PAGE EXTRACT Block Start
I could fix them. Would totally date. 

 

Butler 

A walking brick red flag. I’m intrigued but mama said no. 

 

Forbes

So demure. So cottage core. So nature-loving. I just want to hold them in my hands until they agree to go out for brunch every weekend. But they might spoil me with food, and it’s not compatible with my gym goals. Whenever I mention gym, they just laugh at me and hand me a chocolate-covered strawberry from the fountain. The chocolate one, not the SPIA one. 

 

They don’t get out much–so distant, both physically and emotionally. If I were to date them, the talking stage would last all four years of my Princeton career. It’s not even a slow burn, it’s a continental drift k-drama series. But I can’t quite blame their reserved, introspective side, because they did have a slutty hotel phase. That’s long ago though. 

 

I feel guilty, but I don’t think we can date. They have both high avoidance and high anxiety… and I don’t have the emotional capacity to handle this killer combo. 

 

Yeh 

They broke the rules–double majoring in Poe and Pardee fields of study.
PAGE EXTRACT Block End
MATERIAL PROVIDED Block Start
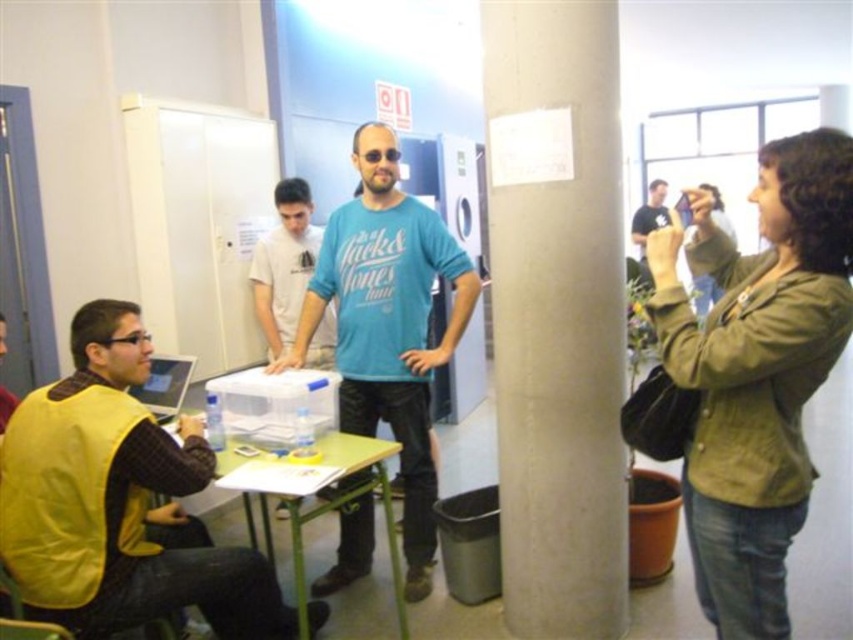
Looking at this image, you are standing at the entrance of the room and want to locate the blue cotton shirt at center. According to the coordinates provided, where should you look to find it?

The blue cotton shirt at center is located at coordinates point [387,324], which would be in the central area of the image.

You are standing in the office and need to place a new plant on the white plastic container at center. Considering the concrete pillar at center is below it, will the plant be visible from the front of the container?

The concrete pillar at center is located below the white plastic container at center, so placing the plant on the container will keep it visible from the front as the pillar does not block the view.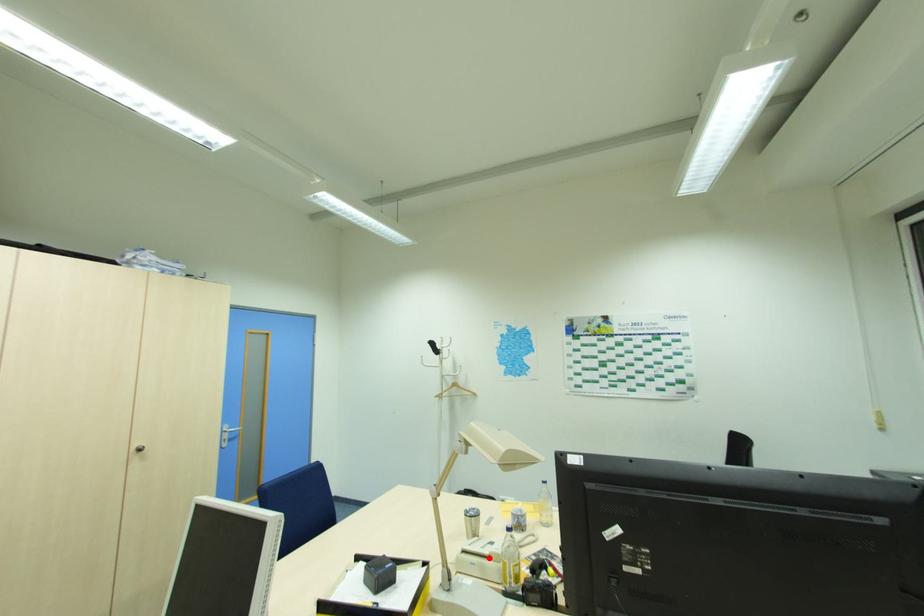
MATERIAL PROVIDED Block End
▸ WHAT THIS EXERCISE ASKS
(A) Answer these about the Princeton college dating extract, one line each:
(i) In the Butler entry, who said no?
(ii) In the Forbes entry, what gets handed over from the fountain whenever the gym comes up?
(iii) In the Yeh entry, which two fields of study are named in the double major?
(B) Return everything in the Princeton college dating extract from "They don’t get" down to "fields of study.", copied word for word.

▸ ANSWERS FOR THE TASKS
(A)
(i) Mama said no.
(ii) A chocolate-covered strawberry.
(iii) Poe and Pardee fields of study.

(B)
They don’t get out much–so distant, both physically and emotionally. If I were to date them, the talking stage would last all four years of my Princeton career. It’s not even a slow burn, it’s a continental drift k-drama series. But I can’t quite blame their reserved, introspective side, because they did have a slutty hotel phase. That’s long ago though. 

 

I feel guilty, but I don’t think we can date. They have both high avoidance and high anxiety… and I don’t have the emotional capacity to handle this killer combo. 

 

Yeh 

They broke the rules–double majoring in Poe and Pardee fields of study.